4.6. Verbosity options

See also the --help, --version, --numeric-version, and --print-libdir modes in Section 4.5, “Modes of operation”.

-v

The -v option makes GHC verbose: it reports its version number and shows (on stderr) exactly how it invokes each phase of the compilation system. Moreover, it passes the -v flag to most phases; each reports its version number (and possibly some other information).

Please, oh please, use the -v option when reporting bugs! Knowing that you ran the right bits in the right order is always the first thing we want to verify.

-vn

To provide more control over the compiler's verbosity, the -v flag takes an optional numeric argument. Specifying -v on its own is equivalent to -v3, and the other levels have the following meanings:

-v0

Disable all non-essential messages (this is the default).

-v1

Minimal verbosity: print one line per compilation (this is the default when --make or --interactive is on).

-v2

Print the name of each compilation phase as it is executed. (equivalent to -dshow-passes).

-v3

The same as -v2, except that in addition the full command line (if appropriate) for each compilation phase is also printed.

-v4

The same as -v3 except that the intermediate program representation after each compilation phase is also printed (excluding preprocessed and C/assembly files).

--fprint-explicit-foralls, -fprint-explicit-kinds

These two flags control the way in which GHC displays types, in error messages and in GHCi. Using -fprint-explicit-foralls makes GHC print explicit forall quantification at the top level of a type; normally this is suppressed. For example, in GHCi:

ghci> let f x = x
ghci> :t f
f :: a -> a
ghci> :set -fprint-explicit-foralls
ghci> :t f
f :: forall a. a -> a

However, regardless of the flag setting, the quantifiers are printed under these circumstances:

  • For nested foralls, e.g.

    ghci> :t GHC.ST.runST
    GHC.ST.runST :: (forall s. GHC.ST.ST s a) -> a
    

  • If any of the quantified type variables has a kind that mentions a kind variable, e.g.

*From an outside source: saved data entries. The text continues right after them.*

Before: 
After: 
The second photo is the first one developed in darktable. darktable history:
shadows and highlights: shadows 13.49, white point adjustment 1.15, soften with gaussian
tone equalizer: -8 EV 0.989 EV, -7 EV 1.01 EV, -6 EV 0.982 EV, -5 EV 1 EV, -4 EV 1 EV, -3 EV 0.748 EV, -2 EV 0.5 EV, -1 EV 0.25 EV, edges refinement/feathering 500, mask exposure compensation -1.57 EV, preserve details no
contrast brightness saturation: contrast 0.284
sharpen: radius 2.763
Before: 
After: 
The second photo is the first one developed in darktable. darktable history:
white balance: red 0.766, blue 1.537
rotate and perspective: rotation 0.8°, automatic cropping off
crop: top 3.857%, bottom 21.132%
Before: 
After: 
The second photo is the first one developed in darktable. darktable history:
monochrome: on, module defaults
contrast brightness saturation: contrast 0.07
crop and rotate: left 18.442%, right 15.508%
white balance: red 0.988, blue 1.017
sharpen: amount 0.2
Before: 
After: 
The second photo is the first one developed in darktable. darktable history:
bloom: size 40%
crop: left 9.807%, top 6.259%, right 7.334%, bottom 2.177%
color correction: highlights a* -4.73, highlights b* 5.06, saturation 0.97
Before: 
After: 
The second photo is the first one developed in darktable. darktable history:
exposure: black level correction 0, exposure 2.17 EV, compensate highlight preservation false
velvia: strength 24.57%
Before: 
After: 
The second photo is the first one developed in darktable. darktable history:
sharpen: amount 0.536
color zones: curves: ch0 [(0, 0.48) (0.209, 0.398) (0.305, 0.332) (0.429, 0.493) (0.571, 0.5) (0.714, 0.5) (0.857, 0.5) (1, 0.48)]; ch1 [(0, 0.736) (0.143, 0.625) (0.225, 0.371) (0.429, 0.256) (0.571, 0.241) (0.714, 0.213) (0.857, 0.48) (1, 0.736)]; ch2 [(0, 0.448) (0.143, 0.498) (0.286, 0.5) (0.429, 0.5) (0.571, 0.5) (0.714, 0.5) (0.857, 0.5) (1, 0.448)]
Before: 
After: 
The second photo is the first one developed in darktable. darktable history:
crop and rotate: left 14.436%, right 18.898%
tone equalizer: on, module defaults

    ghci> :i Data.Coerce.coerce
    coerce ::
      forall (k :: BOX) (a :: k) (b :: k). Coercible a b => a -> b
         -- Defined in GHC.Prim
    

Using -fprint-explicit-kinds makes GHC print kind arguments in types, which are normally suppressed. This can be important when you are using kind polymorphism. For example:

ghci> :set -XPolyKinds
ghci> data T a = MkT
ghci> :t MkT
MkT :: forall (k :: BOX) (a :: k). T a
ghci> :set -fprint-explicit-foralls
ghci> :t MkT
MkT :: forall (k :: BOX) (a :: k). T k a

-ferror-spans

Causes GHC to emit the full source span of the syntactic entity relating to an error message. Normally, GHC emits the source location of the start of the syntactic entity only.

For example:

test.hs:3:6: parse error on input `where'

becomes:

test296.hs:3:6-10: parse error on input `where'

And multi-line spans are possible too:

test.hs:(5,4)-(6,7):
    Conflicting definitions for `a'
    Bound at: test.hs:5:4
              test.hs:6:7
    In the binding group for: a, b, a

Note that line numbers start counting at one, but column numbers start at zero. This choice was made to follow existing convention (i.e. this is how Emacs does it).

-Hsize

Set the minimum size of the heap to size. This option is equivalent to +RTS -Hsize, see Section 4.17.3, “RTS options to control the garbage collector”.

-Rghc-timing

Prints a one-line summary of timing statistics for the GHC run. This option is equivalent to +RTS -tstderr, see Section 4.17.3, “RTS options to control the garbage collector”.